### The task
Find and copy the lines in the records beneath this task that contain the word "Figure".

### Data to process
------------

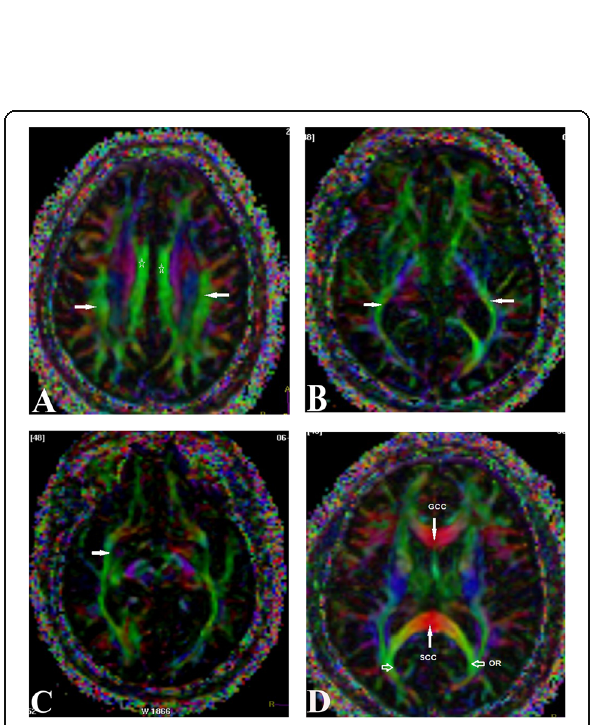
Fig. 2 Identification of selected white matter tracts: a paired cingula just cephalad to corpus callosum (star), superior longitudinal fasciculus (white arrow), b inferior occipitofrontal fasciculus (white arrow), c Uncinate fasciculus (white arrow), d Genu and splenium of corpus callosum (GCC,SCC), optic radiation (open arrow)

------------

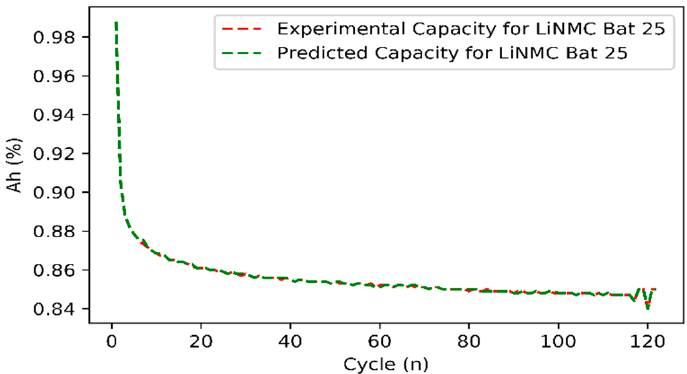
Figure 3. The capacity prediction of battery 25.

------------

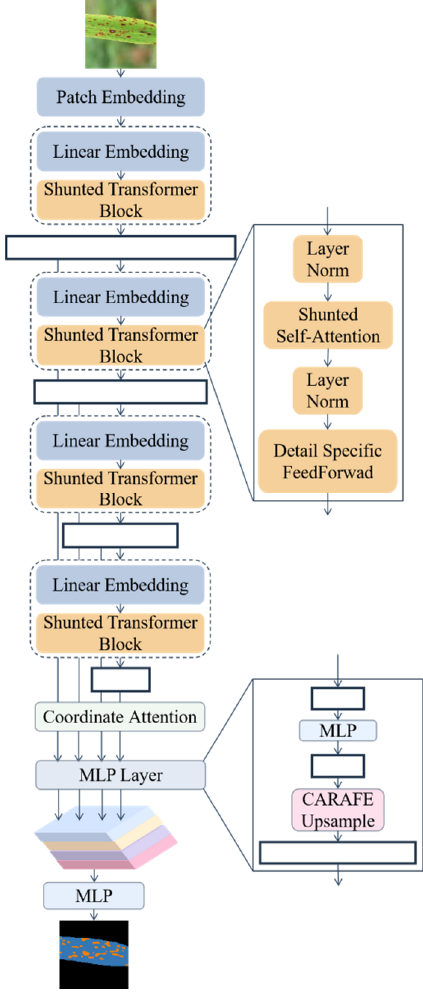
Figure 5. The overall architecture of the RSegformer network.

------------

### Solution to the problem
Figure 3. The capacity prediction of battery 25.
Figure 5. The overall architecture of the RSegformer network.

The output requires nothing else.